Dataset
::::

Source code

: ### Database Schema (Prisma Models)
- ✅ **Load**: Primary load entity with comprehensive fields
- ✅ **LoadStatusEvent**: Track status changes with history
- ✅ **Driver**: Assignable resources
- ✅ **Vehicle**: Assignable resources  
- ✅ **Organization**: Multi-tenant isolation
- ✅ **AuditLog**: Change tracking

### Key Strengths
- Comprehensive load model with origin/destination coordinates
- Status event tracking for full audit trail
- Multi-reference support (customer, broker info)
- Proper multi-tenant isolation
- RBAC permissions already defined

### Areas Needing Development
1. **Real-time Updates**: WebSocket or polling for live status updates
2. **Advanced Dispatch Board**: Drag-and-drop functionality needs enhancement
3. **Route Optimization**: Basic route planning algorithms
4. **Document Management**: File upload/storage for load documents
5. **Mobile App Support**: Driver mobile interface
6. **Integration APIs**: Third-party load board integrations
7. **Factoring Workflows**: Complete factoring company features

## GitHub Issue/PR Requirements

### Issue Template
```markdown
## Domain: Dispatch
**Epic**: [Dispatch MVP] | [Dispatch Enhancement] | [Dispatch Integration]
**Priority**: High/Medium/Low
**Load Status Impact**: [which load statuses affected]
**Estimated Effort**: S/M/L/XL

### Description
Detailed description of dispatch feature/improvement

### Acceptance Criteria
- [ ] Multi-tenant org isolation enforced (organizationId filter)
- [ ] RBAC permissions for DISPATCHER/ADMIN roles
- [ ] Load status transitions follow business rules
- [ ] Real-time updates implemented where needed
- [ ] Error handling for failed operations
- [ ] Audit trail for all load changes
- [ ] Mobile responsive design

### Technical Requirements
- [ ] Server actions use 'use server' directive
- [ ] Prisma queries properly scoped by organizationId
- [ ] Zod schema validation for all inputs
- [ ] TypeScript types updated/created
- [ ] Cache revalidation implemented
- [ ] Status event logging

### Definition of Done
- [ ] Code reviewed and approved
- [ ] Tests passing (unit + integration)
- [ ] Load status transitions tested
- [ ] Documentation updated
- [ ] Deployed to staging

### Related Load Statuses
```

::::

Exercise brief
The expected answer is every line above in which the word "permissions" appears.

Task solution
- RBAC permissions already defined
- [ ] RBAC permissions for DISPATCHER/ADMIN roles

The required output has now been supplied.